I have already pointed out some of the many myths surrounding this topic, but the more I read about the myth of Annie's-death-caused-Darwin's-loss-of-faith, the more I am driven to believe in this powerful but hidden element, Darwinite.
Before I start on the Annie myths, let me point out that Darwinite is clearly inherited, as proven by this piece written by CD's great-great-grand-daughter Emma Darwin, where the diluted Darwinite in her veins is still able to induce hyperventilation in a healthy human male:
Let me give just two examples from the Annie mythos:
1. In his Autobiography, Darwin admits that
"later in life I wholly lost, to my great regret, all pleasure from poetry of any kind, including Shakespeare".
Well, lot's of people go off poetry in later life or get cheesed off with Shakespeare-it's part of becoming a grumpy old man. But exposure to Darwinite ensures that American English professor, George Levine, comes up with an explanation custom-built for Darwin in his book Darwin Loves You. It goes like this:
- Annie Darwin died on April 23rd 1851.
- Which happens to be Shakespeare's birthday
- So the memory of her death meant that Darwin developed a life-long downer on Shakespeare!
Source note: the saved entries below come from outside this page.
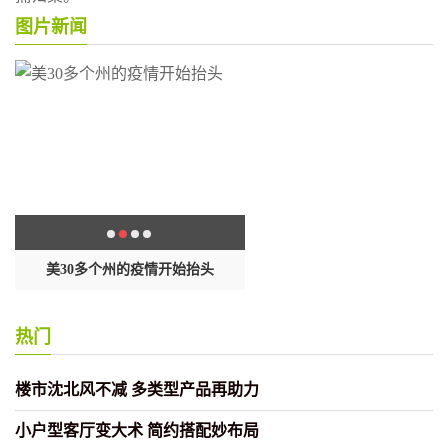
图片新闻
封
美30多个州的疫情开始抬头
这样做饺子包起来黏糊不出
热门
楼市沈北风不减 多类型产品再助力
小户型客厅变大术 简约搭配妙布局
2. Without Darwinite poisoning, how else could anyone write the kind of twaddle that ends Jim Moore's publication (Of Love and Death: Why Darwin 'gave up Christianity'’ in Jim Moore ed., History, Humanity and Evolution. pp. 195-229, Cambridge, 1989) that kicked off the Annie myth? As opium was to Coleridge's poetry, so it seems Darwinite is to Moore's prose. Be warned this is strong stuff!
"He ends the chapter in search of a palliative: 'We may console ourselves with the full belief, that the war of nature is not incessant, that no fear is felt, that death is generally prompt, and that the vigorous, the healthy, and the happy survive and multiply.' But the words ring hollow. Why should consolation be sought unless some one has been bereaved? And can bereavement be so readily assuaged? Nature is the victim in Darwin's figure, but nature is also given a 'face', a face 'bright with gladness', to which death comes promptly without fear. Only one face in Darwin's experience ever did that. He could recall it 'with much distinctness' - 'her eyes sparkled brightly; she often smiled' - and he had the imaginative ability with bygone faces to make them 'do anything I like' Here, then, nature may be tortured that health and happiness should prevail, but the face is also sacrificed for the redemption of the world. The bereavement is finally his own; the real victim, tragically, a child already perfect. Annie, who died at Easter, became the paschal lamb of Darwin's post-Christian evolutionary soteriology."And how many of you didn't have to look up that last word!!